# Work task
Go through the records and copy each line where the word "rail" occurs.
====== Dataset records
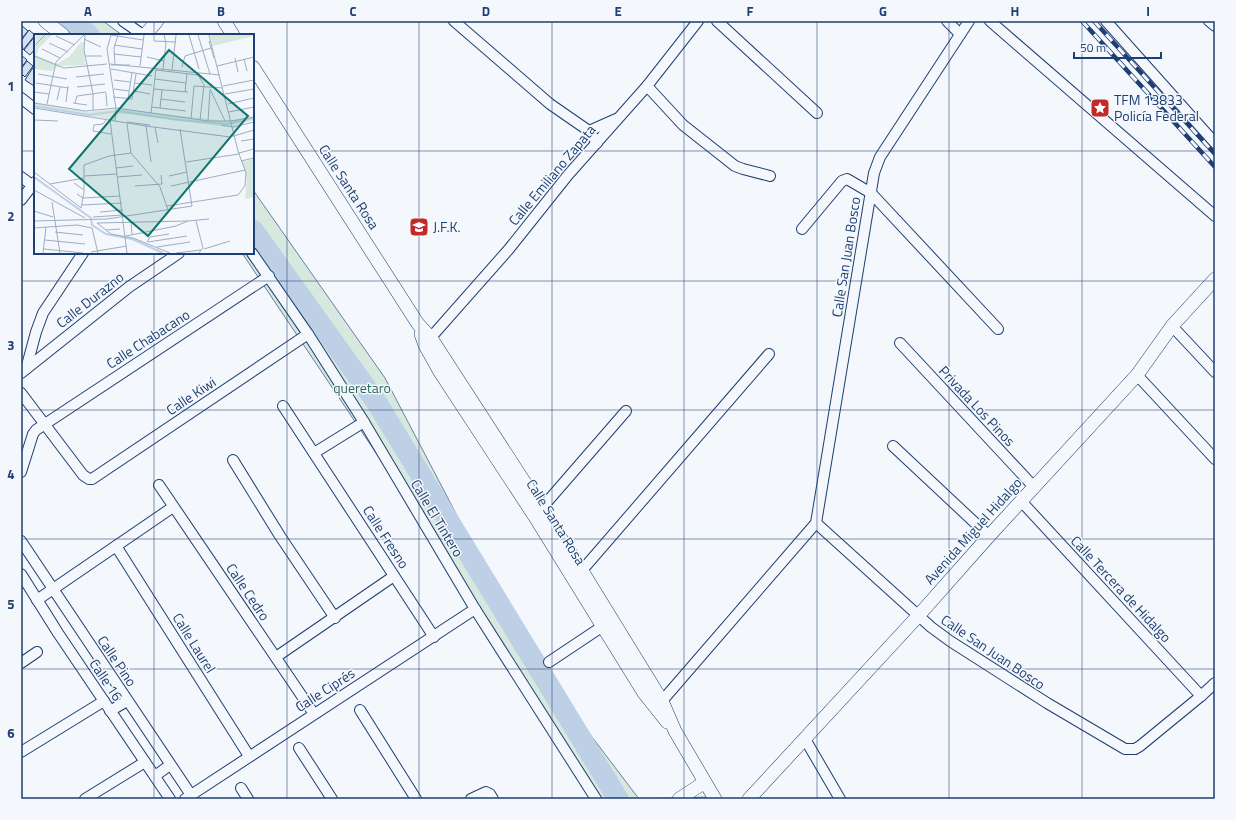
<svg xmlns="http://www.w3.org/2000/svg" width="1236" height="820" font-family="'Titillium Web',sans-serif">
  <style>
    .green { fill: #d7e8df; stroke: #687fa3 }
    .lines { fill: none; stroke-linecap: round; stroke-linejoin: round }
    .river { stroke: #bed0e5; stroke-width: 21 }
    .building { fill: #d5e0f0; stroke: #1d3f73 }
    .minor-casing { stroke: #1d3f73; stroke-width: 12 }
    .tertiary-casing { stroke: #1d3f73; stroke-width: 14 }
    .minor { stroke: #f4f7fb; stroke-width: 10 }
    .tertiary { stroke: #f4f7fb; stroke-width: 13 }
    .rail-casing { stroke: #1d3f73; stroke-width: 4.5 }
    .rail { stroke: #f4f7fb; stroke-width: 3; stroke-dasharray: 9; stroke-linecap: butt }
    .grid { fill: none; stroke: #1d3f73; stroke-width: 1; stroke-opacity: 0.55 }
    .labels { text-anchor: middle; stroke-width: 3; stroke-linejoin: round; paint-order: stroke }
    .poi-label { font-size: 14px; fill: #1d3f73; stroke: #f4f7fb; text-anchor: start }
    .street-label { font-size: 14px; fill: #1d3f73; stroke: #f4f7fb }
    .park-label { font-size: 14px; fill: #2c6c60; stroke: #f4f7fb }
    .inset-river { fill: none; stroke: #bed0e5; stroke-width: 2 }
    .inset-road { fill: none; stroke: #9eadc5; stroke-width: 1 }
    .view { fill: #0f766e; fill-opacity: 0.15; stroke: #0f766e; stroke-width: 2 }
    .inset-edge { fill: none; stroke: #1d3f73; stroke-width: 2 }
    .neatline { fill: none; stroke: #1d3f73; stroke-width: 1.5 }
    .grid-label { font-size: 13px; text-anchor: middle; font-weight: bold; fill: #1d3f73 }
  </style>
  <rect width="100%" height="100%" fill="#f4f7fb"/>
  <!-- green -->
  <g class="green">
    <path d="M37 21H103L122 35H54Z"/>
    <path d="M253 190 385 378 530 655 639 799 708 797 709 799H596L429 532 242 253H253Z"/>
  </g>
  <g class="lines">
    <!-- river -->
    <g class="river">
      <path d="M71 21 89 35"/>
      <path d="M253 230 377 403 618 799"/>
    </g>
  </g>
  <!-- building -->
  <g class="building">
    <path d="M21 25 28 31 21 39Z"/>
    <path d="M29 30 35 35 23 50 21 41Z"/>
    <path d="M35 36V49L30 55 24 50Z"/>
    <path d="M21 55 27 60 21 68Z"/>
    <path d="M27 61 33 66 25 77 23 75 21 77V69Z"/>
    <path d="M34 66 35 83 34 86 25 80Z"/>
  </g>
  <g class="lines">
    <defs>
      <g id="minor">
        <path d="M123 21 143 35"/>
        <path d="M454 21 550 104 589 131 597 143"/>
        <path d="M717 21 817 113"/>
        <path d="M947 21 960 34"/>
        <path d="M990 21 1215 216"/>
        <path d="M1106 21 1215 143"/>
        <path d="M1209 21 1215 26"/>
        <path d="M647 86 683 125 735 166 743 169 770 176"/>
        <path d="M21 98 35 109"/>
        <path d="M589 131 616 119"/>
        <path d="M21 177 32 185"/>
        <path d="M21 200 35 182"/>
        <path d="M802 229 842 181 847 179 871 193 998 329"/>
        <path d="M252 253 308 334 364 422 475 609 596 799"/>
        <path d="M1172 326 1215 372"/>
        <path d="M426 343 509 249 568 175 647 86 698 21"/>
        <path d="M900 343 1034 487"/>
        <path d="M26 369 36 332 43 313 83 253"/>
        <path d="M21 373 129 287 179 253"/>
        <path d="M1137 375 1215 459"/>
        <path d="M21 393 83 475 89 479H92L308 334"/>
        <path d="M283 406 434 637"/>
        <path d="M893 446 989 536"/>
        <path d="M314 453 364 422"/>
        <path d="M233 460 280 536 335 618"/>
        <path d="M21 472 33 434 36 430 269 276"/>
        <path d="M159 485 314 714"/>
        <path d="M1021 501 1201 696"/>
        <path d="M540 515 547 502 626 411"/>
        <path d="M816 523 931 627 950 641 1047 703 1125 749H1135L1140 746 1201 696 1215 683"/>
        <path d="M21 541 191 795"/>
        <path d="M116 546 249 756"/>
        <path d="M21 574 58 633 170 799"/>
        <path d="M578 575 769 354"/>
        <path d="M37 600 173 507"/>
        <path d="M276 657 394 576"/>
        <path d="M549 662 603 626"/>
        <path d="M21 663 37 652"/>
        <path d="M662 701 816 523 874 173 880 157 969 21"/>
        <path d="M360 710 416 799"/>
        <path d="M110 711 127 701"/>
        <path d="M805 739 840 799"/>
        <path d="M299 748 332 799"/>
        <path d="M21 752 104 701"/>
        <path d="M155 776 170 765"/>
        <path d="M241 788 248 799"/>
        <path d="M85 799 145 762"/>
        <path d="M185 799 475 609"/>
        <path d="M471 799 486 792 490 794 493 799"/>
      </g>
      <g id="tertiary">
        <path d="M45 21 63 35"/>
        <path d="M224 21 233 35"/>
        <path d="M145 35 157 21"/>
        <path d="M253 67 418 324 431 338 582 571 662 701 675 731 715 799"/>
        <path d="M421 334 425 345 440 372 537 520 644 693 667 722"/>
        <path d="M679 799 705 782"/>
        <path d="M749 799 919 615 989 536 1137 375 1172 326 1215 279"/>
      </g>
    </defs>
    <!-- minor casing -->
    <use href="#minor" class="minor-casing"/>
    <!-- tertiary casing -->
    <use href="#tertiary" class="tertiary-casing"/>
    <!-- minor -->
    <use href="#minor" class="minor"/>
    <!-- tertiary -->
    <use href="#tertiary" class="tertiary"/>
    <defs>
      <g id="rail">
        <path d="M1082 21 1215 167"/>
        <path d="M1094 21 1215 154"/>
      </g>
    </defs>
    <!-- rail casing -->
    <use href="#rail" class="rail-casing"/>
    <!-- rail -->
    <use href="#rail" class="rail"/>
  </g>
  <!-- grid -->
  <path class="grid" d="M154 21V35M287 21V799M419 21V799M552 21V799M684 21V799M817 21V799M949 21V799M1082 21V799M21 151H35M253 151H1215M154 253V799M21 281H1215M21 410H1215M21 539H1215M21 669H1215"/>
  <!-- icons -->
  <defs>
    <symbol id="sight-square" viewBox="-11 -11 22 22"><rect x="-9" y="-9" width="18" height="18" rx="4" fill="#c62828" stroke="#f4f7fb"/><path d="M0-6L1.8-2.2L6-1.7L2.9 1.2L3.7 5.4L0 3.3L-3.7 5.4L-2.9 1.2L-6-1.7L-1.8-2.2Z" fill="#fff"/></symbol>
    <symbol id="school-square" viewBox="-11 -11 22 22"><rect x="-9" y="-9" width="18" height="18" rx="4" fill="#c62828" stroke="#f4f7fb"/><path d="M0-5L7-2L0 1L-7-2ZM-4 1L0 2.5L4 1V4Q0 6-4 4Z" fill="#fff"/></symbol>
  </defs>
  <g fill-rule="evenodd">
    <use href="#sight-square" x="1089" y="97" width="22" height="22"/>
    <use href="#school-square" x="408" y="216" width="22" height="22"/>
  </g>
  <g class="labels">
    <!-- poi labels -->
    <g class="poi-label">
      <text x="1114" y="105">TFM 13833<tspan x="1114" dy="16">Policía Federal</tspan></text>
      <text x="433" y="232">J.F.K.</text>
    </g>
    <!-- street labels -->
    <g class="street-label">
      <text transform="translate(552 175) rotate(-50)" y="5">Calle Emiliano Zapata</text>
      <text transform="translate(349 187) rotate(57)" y="5">Calle Santa Rosa</text>
      <text transform="translate(846 257) rotate(-81)" y="5">Calle San Juan Bosco</text>
      <text transform="translate(90 300) rotate(-38)" y="5">Calle Durazno</text>
      <text transform="translate(148 339) rotate(-33)" y="5">Calle Chabacano</text>
      <text transform="translate(191 396) rotate(-34)" y="5">Calle Kiwi</text>
      <text transform="translate(977 406) rotate(47)" y="5">Privada Los Pinos</text>
      <text transform="translate(437 518) rotate(59)" y="5">Calle El Tintero</text>
      <text transform="translate(556 522) rotate(58)" y="5">Calle Santa Rosa</text>
      <text transform="translate(973 531) rotate(-48)" y="5">Avenida Miguel Hidalgo</text>
      <text transform="translate(386 537) rotate(57)" y="5">Calle Fresno</text>
      <text transform="translate(1121 589) rotate(47)" y="5">Calle Tercera de Hidalgo</text>
      <text transform="translate(248 592) rotate(56)" y="5">Calle Cedro</text>
      <text transform="translate(194 643) rotate(58)" y="5">Calle Laurel</text>
      <text transform="translate(993 652) rotate(34)" y="5">Calle San Juan Bosco</text>
      <text transform="translate(117 661) rotate(56)" y="5">Calle Pino</text>
      <text transform="translate(106 680) rotate(56)" y="5">Calle 16</text>
      <text transform="translate(325 690) rotate(-33)" y="5">Calle Ciprés</text>
    </g>
    <!-- park labels -->
    <g class="park-label">
      <text x="362" y="393">queretaro</text>
    </g>
  </g>
  <!-- overview -->
  <g transform="translate(34 34)">
    <rect width="220" height="220" fill="#f4f7fb"/>
    <path d="M2 1H18L5 14 2 21 23 30 36 22 47 8 50 9 51 31 24 32 18 37 1 35 0 39ZM176 1H220V2L179 12ZM0 68 55 78 82 75 81 81 87 75 191 87 220 82V86L194 93 85 79 80 86 0 73ZM220 125V163L211 165 213 145 208 128Z" fill="#d7e8df"/>
    <path class="inset-river" d="M0 72 55 81 84 77 145 86 193 90 220 84M0 143 57 184 58 191 72 200 98 205 129 219"/>
    <path class="inset-road" d="M51 1 50 16 59 60V76M77 1 73 15 82 75 81 87M77 1 109 6M120 1V7L142 8M155 1 165 35M164 1 176 40M22 2 41 11M50 5 67 13M175 7 180 24M15 9 34 18M80 11 108 15M0 12 11 1M8 15 26 24M80 20 107 23M0 22 30 34 73 30M51 22H68M113 23 130 27M201 24 204 38M210 25 213 37M76 30 186 41M77 31H96M81 31 80 14 84 1M106 32 110 1M183 32 220 23M148 33 151 22 177 14M77 35 118 42M129 35 132 9 130 1M122 36 164 41M138 36 142 1M163 39 170 51 166 86M4 40 33 45M42 43 70 40M121 45 152 49M80 46 96 48M2 49 34 54M101 49 118 51M189 52 220 46M43 53 71 50M80 55 95 57M120 55 154 58M176 55 191 87M100 57 116 60M0 58 15 60M151 58 153 39M72 59 73 72M191 60 220 55M79 63 98 65 102 40M94 65 98 39M127 65 151 68M23 66 26 53M32 68 34 52M0 69 52 77 82 74 174 87H198L220 83M39 69 53 71M41 69 43 62 72 58M13 70 22 28 50 1M194 70 220 64M117 73 152 77M0 74 112 92 196 103 220 96M126 74 128 56M195 78 220 73M117 79 122 34M157 85 160 52 189 54M0 86 24 87M72 86 69 90 60 91 59 97 77 100M76 86 93 219M174 87 176 56M93 88 116 91M93 90 97 119 126 153 134 176M187 91 199 93 220 88M112 92 117 128M121 93 124 109M207 107 220 105M205 119 220 115M207 127 220 124M152 128 205 120M82 134 99 132M0 138 47 174 50 158V131L75 122 97 119M50 142 83 140M135 142 153 138M83 143 108 141M40 149 50 156M16 150 50 144M101 152 128 150 127 141M137 152 211 136M0 156 51 184M43 160 49 164 86 162M18 168 26 219M48 171 88 169M133 172 204 161 211 152 212 139 204 117 175 1M0 177 19 183M66 178 89 176M59 183 89 181M0 187 73 185 158 172 146 95M162 187 169 214 165 219M97 188 98 200M63 189 154 187M63 189 77 200 99 204 136 219M0 194 43 191 58 194 64 219M72 196 86 195M21 198 49 201M92 202 142 192 154 187 175 185M11 206 51 210M113 208 116 203 135 200M114 208 153 202M123 213 156 208M10 215 49 219M170 215 196 207M57 218 93 212M9 219 12 193M142 219 167 216"/>
    <path class="view" d="M135 16 214 82 114 202 35 135Z"/>
    <rect width="220" height="220" class="inset-edge"/>
  </g>
  <!-- border -->
  <rect width="1236" height="820" fill="none" stroke="#f4f7fb" stroke-width="44"/>
  <!-- scale -->
  <path d="M1074 52v6h87v-6" fill="none" stroke="#1d3f73" stroke-width="2"/>
  <text x="1080" y="52" font-size="12" fill="#1d3f73" stroke="#f4f7fb" stroke-width="3" paint-order="stroke">50 m</text>
  <rect x="22" y="22" width="1192" height="776" class="neatline"/>
  <g class="grid-label">
    <text x="88" y="16">A</text>
    <text x="221" y="16">B</text>
    <text x="353" y="16">C</text>
    <text x="486" y="16">D</text>
    <text x="618" y="16">E</text>
    <text x="750" y="16">F</text>
    <text x="883" y="16">G</text>
    <text x="1015" y="16">H</text>
    <text x="1148" y="16">I</text>
    <text x="11" y="91">1</text>
    <text x="11" y="221">2</text>
    <text x="11" y="350">3</text>
    <text x="11" y="479">4</text>
    <text x="11" y="609">5</text>
    <text x="11" y="738">6</text>
  </g>
</svg>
============
# Exercise result
    .rail-casing { stroke: #1d3f73; stroke-width: 4.5 }
    .rail { stroke: #f4f7fb; stroke-width: 3; stroke-dasharray: 9; stroke-linecap: butt }
      <g id="rail">
    <!-- rail casing -->
    <use href="#rail" class="rail-casing"/>
    <!-- rail -->
    <use href="#rail" class="rail"/>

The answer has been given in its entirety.